Formalités légales

COUR D’APPEL D’ORLÉANS

CHAMBRE DES AFFAIRES DE SÉCURITÉ SOCIALE

GROSSE à :

SELARL AVARICUM JURIS

CPAM DU CHER

EXPÉDITION à :

[U] [S]

MINISTRE CHARGÉ DE LA SÉCURITÉ SOCIALE

Pôle social du Tribunal judiciaire de BOURGES

ARRÊT SUR REQUÊTE EN RECTIFICATION

D’ERREUR MATÉRIELLE DU : 26 SEPTEMBRE 2023

Minute n°403/2023

N° RG 23/02063 – N° Portalis DBVN-V-B7H-G3DS

Requête en rectification d’erreur matérielle sur l’arrêt de la Cour d’appel d’ORLEANS en date du 4 juillet 2023

Décision de première instance : Pôle social du Tribunal judiciaire de BOURGES en date du 18 Septembre 2020

ENTRE

DEMANDERESSE À LA REQUÊTE :

Madame [U] [S]

[Adresse 6]

[Localité 3]

Ayant pour avocat par Me Karine BERTHON de la SELARL AVARICUM JURIS, avocat au barreau de BOURGES

D’UNE PART,

ET

DÉFENDERESSE À LA REQUÊTE :

CPAM DU CHER

[Adresse 5]

[Localité 2]

PARTIE AVISÉE :

MINISTRE CHARGE DE LA SECURITE SOCIALE

[Adresse 1]

[Localité 4]

D’AUTRE PART,

COMPOSITION DE LA COUR

En application de l’article 462 du Code de procédure civile, dans ses dispositions issues du décret n° 2010-1165 du 1er octobre 2010, la Cour statue sans audience.

Greffier :

Monsieur Alexis DOUET, Greffier lors du prononcé de l’arrêt.

ARRÊT :

– Statuant sans audience, en dernier ressort.

– Prononcé le 26 SEPTEMBRE 2023 par mise à la disposition des parties au Greffe de la Cour, les parties en ayant été préalablement avisées dans les conditions prévues au 2ème alinéa de l’article 450 du Code de procédure civile.

– signé par Madame Nathalie LAUER, Président de chambre, et Monsieur Alexis DOUET, Greffier auquel la minute de la décision a été remise par le magistrat signataire.

* * * * *

Par arrêt du 4 juillet 2023, la Cour d’appel d’Orléans a débouté Mme [U] [S] de sa demande visant à la reconnaissance de la maladie professionnelle qu’elle a déclarée le 18 septembre 2018, après avoir rejeté la demande qu’elle avait formée avant dire droit, visant à la production forcée de l’avis du médecin-conseil.

Par requête du 21 août 2023, réceptionnée au greffe le 23 août 2023, Mme [S] a demandé la rectification de l’erreur matérielle qu’aurait commis la Cour, en rejetant sa demande de production forcée de l’avis du médecin-conseil, alors que, selon elle, c’était l’avis du médecin du travail dont la production était sollicitée.

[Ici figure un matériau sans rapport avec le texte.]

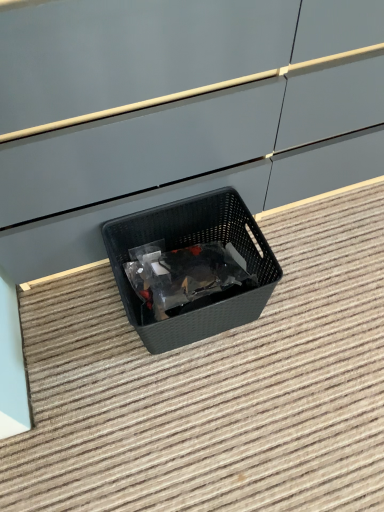
Where is `free space in front of black plastic basket at center`? The height and width of the screenshot is (512, 384). free space in front of black plastic basket at center is located at coordinates (197, 411).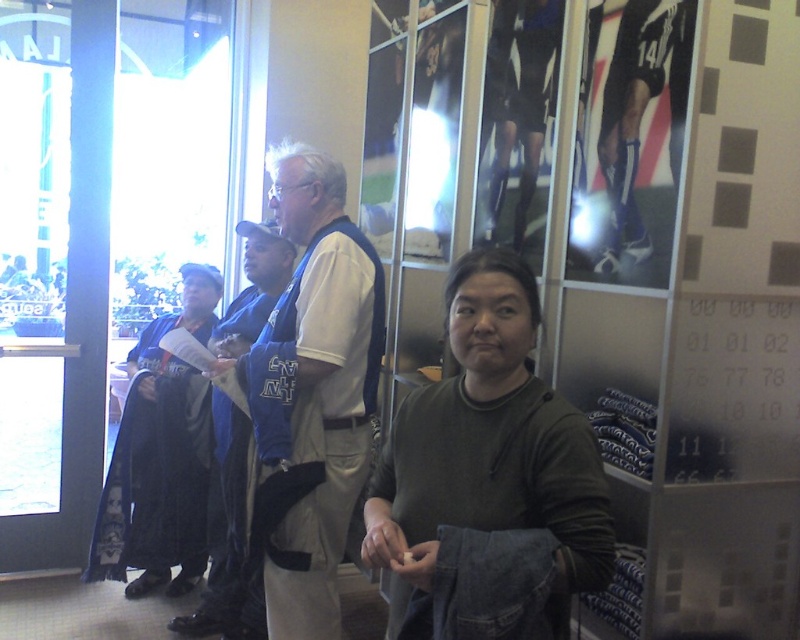
You are standing in the sports exhibit and notice the dark green sweater at center. Can you determine its exact position using the coordinate system provided?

En application de l’article 462 du Code de procédure civile, la caisse primaire d’assurance maladie du Cher a été invitée à présenter ses observations sur cette requête.

Dans ses observations formulées le 19 septembre 2023, la caisse primaire d’assurance maladie du Cher a fait valoir que Mme [S], dans ses écritures, avait demandé que la caisse soit sommée de lui transmettre l’avis du seul médecin-conseil et a indiqué qu’elle laissait à la Cour le soin d’apprécier la pertinence de la demande de Mme [S].

MOTIFS DE LA DÉCISION :

Il résulte des dernières conclusions de Mme [S], auxquelles la Cour s’est expressément référé, en application de l’article 455 du Code de procédure civile, que celle-ci a, dans son dispositif, demandé que la caisse primaire d’assurance maladie soit sommée avant dire droit de lui transmettre ‘l’avis du médecin conseil rendu dans le cadre de l’avis du comité de reconnaissance des maladies professionnelles région AURA en date du 8 décembre 2022’.

Il n’est nullement question de l’avis du médecin du travail.

C’est pourquoi, la Cour ayant répondu, d’ailleurs par la négative, à la demande de l’appelante, la requête en rectification d’erreur matérielle sera rejetée.

Les dépens seront laissés à la charge de Mme [S].

PAR CES MOTIFS:

La Cour statuant sans audience, par mise à disposition au greffe,

Rejette la requête en rectification d’erreur matérielle déposée par Mme [S] ;

Laisse les dépens de la présente procédure en rectification d’erreur matérielle à la charge de Mme [S].